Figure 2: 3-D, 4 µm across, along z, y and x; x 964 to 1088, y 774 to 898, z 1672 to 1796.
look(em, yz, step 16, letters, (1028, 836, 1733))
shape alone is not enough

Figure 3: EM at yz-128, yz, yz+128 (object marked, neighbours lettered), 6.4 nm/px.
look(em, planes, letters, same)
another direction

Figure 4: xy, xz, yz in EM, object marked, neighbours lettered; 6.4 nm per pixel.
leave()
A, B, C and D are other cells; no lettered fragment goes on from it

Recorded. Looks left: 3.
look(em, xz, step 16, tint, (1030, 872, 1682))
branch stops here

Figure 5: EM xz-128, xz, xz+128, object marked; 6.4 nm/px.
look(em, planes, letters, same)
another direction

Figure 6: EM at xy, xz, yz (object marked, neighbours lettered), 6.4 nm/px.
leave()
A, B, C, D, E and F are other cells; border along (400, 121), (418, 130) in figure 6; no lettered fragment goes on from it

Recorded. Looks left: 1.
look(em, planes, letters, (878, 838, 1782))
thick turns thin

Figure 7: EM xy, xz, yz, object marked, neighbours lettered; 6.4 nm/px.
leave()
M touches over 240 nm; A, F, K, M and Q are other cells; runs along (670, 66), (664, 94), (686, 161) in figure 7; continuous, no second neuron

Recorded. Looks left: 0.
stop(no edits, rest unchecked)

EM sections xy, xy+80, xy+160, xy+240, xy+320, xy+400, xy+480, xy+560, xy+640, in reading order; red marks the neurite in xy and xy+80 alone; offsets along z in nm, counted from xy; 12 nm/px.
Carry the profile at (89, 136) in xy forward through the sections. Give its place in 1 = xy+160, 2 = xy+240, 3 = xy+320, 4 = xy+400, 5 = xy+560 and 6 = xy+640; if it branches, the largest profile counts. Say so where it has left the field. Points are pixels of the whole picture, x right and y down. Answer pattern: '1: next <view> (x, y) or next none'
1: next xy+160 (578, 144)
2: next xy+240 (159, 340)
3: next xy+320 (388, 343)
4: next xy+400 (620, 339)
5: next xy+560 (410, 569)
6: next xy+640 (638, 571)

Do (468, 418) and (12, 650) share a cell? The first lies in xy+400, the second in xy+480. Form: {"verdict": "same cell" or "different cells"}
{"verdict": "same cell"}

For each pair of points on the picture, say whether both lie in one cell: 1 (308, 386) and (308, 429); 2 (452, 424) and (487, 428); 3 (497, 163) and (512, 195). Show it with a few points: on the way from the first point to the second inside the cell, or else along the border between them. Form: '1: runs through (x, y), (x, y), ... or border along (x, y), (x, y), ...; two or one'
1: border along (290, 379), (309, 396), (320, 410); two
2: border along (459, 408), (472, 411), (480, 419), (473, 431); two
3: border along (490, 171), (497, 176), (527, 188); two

********************

> [Task to complete]
Working from the material above, retype exactly the lines from the one with "Recorded. Looks left: 0." through the one with "xy; 12 nm/px.", both included, and only those lines.

> [Result]
Recorded. Looks left: 0.
stop(no edits, rest unchecked)

EM sections xy, xy+80, xy+160, xy+240, xy+320, xy+400, xy+480, xy+560, xy+640, in reading order; red marks the neurite in xy and xy+80 alone; offsets along z in nm, counted from xy; 12 nm/px.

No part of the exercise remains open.